# TIRES



## LTC Spivey (Apr 18, 2017)

I currently have BF Goodrich on my 67 GTO I had these tires for about 13-15 years, however I may have 6k miles on them. 1st question is this an accident waiting to happen, the tires looks new car have garage kept. Looking to get new tires, any suggestions far as brand. Running BF Goodrich P245/60 R15 on the rear and P215/65 R15 on the front. What's a good tire limited miles driving, need to look good.

Thanks
LTC Spivey


----------



## Lemans guy (Oct 14, 2014)

I use Cooper Cobra Radial GT, raised white lettering.....check Summit for good prices


----------



## HiVolts (Jan 27, 2020)

Yes 14 year old tires need to go. For piece of mind it’s best to change them. I have 15 years on mine with 4K miles and I’m currently shopping too. If they’ve lasted that long, why not go back to them? I’m debating some MT’s street SS’s since I don’t drive in rain. But also check BF G sport Comps.


----------



## pontrc (Mar 18, 2020)

I think I’m going to try the firestone wide oval radials next, currently riding on copper cobras 7 years old


----------



## HiVolts (Jan 27, 2020)

pontrc said:


> I think I’m going to try the firestone wide oval radials next, currently riding on copper cobras 7 years old



15’s?


----------



## pontrc (Mar 18, 2020)

14


HiVolts said:


> 15’s?


----------



## Wilma (May 3, 2015)

LTC Spivey said:


> I currently have BF Goodrich on my 67 GTO I had these tires for about 13-15 years, however I may have 6k miles on them. 1st question is this an accident waiting to happen, the tires looks new car have garage kept.

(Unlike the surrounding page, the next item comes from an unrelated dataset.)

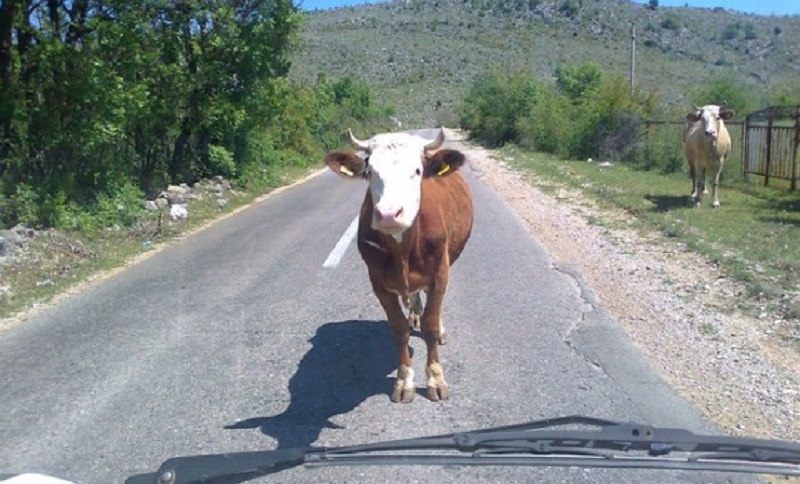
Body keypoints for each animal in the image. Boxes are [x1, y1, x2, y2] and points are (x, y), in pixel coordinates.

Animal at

Looking to get new tires, any suggestions far as brand. Running BF Goodrich P245/60 R15 on the rear and P215/65 R15 on the front. What's a good tire limited miles driving, need to look good.
> 
> Thanks
> LTC Spivey


I have exactly the same tire and exactly the sme problem. I'm going to replace them with Cooper Cobra's. The internet is loaded with complaints about the new BF Goodrich Radial T/A's. Apparently the raised white letters turn yellow/brown and won't return to white.


----------



## pontrc (Mar 18, 2020)

Wilma the coopers are good tires I had mine on my 72 for the last 7 years.The way I hear it that is long enough. You do not want to risk the car yourself and others with a tire failure. The only complaint I can say about them they turn a brown color when exposed to sunlight too long. I noticed this after doing car shows


----------



## Pontiac George (Mar 11, 2020)

I’m in the tire business. I‘m also an avid car collector. Tire aging debate has really bubbled up in the last 5-10 years. My opinion, if the tires aren’t visibly weather checked or showing age, I wouldn’t replace them unless I drove the car a lot. Has the car been stored inside and out of the sun and weather? If so they should be in pretty good shape. If you live and drive in a hot climate area, Arizona, Texas etc, I’d probably replace them. Heat is the enemy. If you regularly drive fast or ‘spirited’ I’d probably replace them. If you only take the car out on weekends to the local burger joint or car show, I wouldn’t replace them. BFG and Cooper are both good tires. I prefer the BFG look over the Cooper.


----------



## Shelley7 (Nov 21, 2019)

LTC Spivey said:


> I currently have BF Goodrich on my 67 GTO I had these tires for about 13-15 years, however I may have 6k miles on them. 1st question is this an accident waiting to happen, the tires looks new car have garage kept. Looking to get new tires, any suggestions far as brand. Running BF Goodrich P245/60 R15 on the rear and P215/65 R15 on the front. What's a good tire limited miles driving, need to look good.
> 
> Thanks
> LTC Spivey


I have a 69 GTO that had 15 yr old tires with 3000 miles on them. My car is always garaged and not driven in the rain. The tread looked great and basically they looked like new tires. When going on my weekly drive, my steering started to feel very shakey. I turned around and went back home. My tires looked fine so I thought something else was going on. The next day when I went down to my garage, the front drivers tire had split right in the middle of the tread. The tire literally fell apart. I learned my lesson and was very lucky. I put new BF Goodrich back on after extensive tire shopping. I had to change the size on the rear because they had quit making the size I had prior. The tire shop tried two other sizes on just so I could make sure they didn't rub and looked good. That was very helpful. I have also have 15 " wheels but smaller tires on front and slightly fatter, taller on rear. I love that look and BTW, my white lettering has never yellowed.


----------



## LTC Spivey (Apr 18, 2017)

Thanks guys


----------



## pontrc (Mar 18, 2020)

*







Just got 245 60 14s*


----------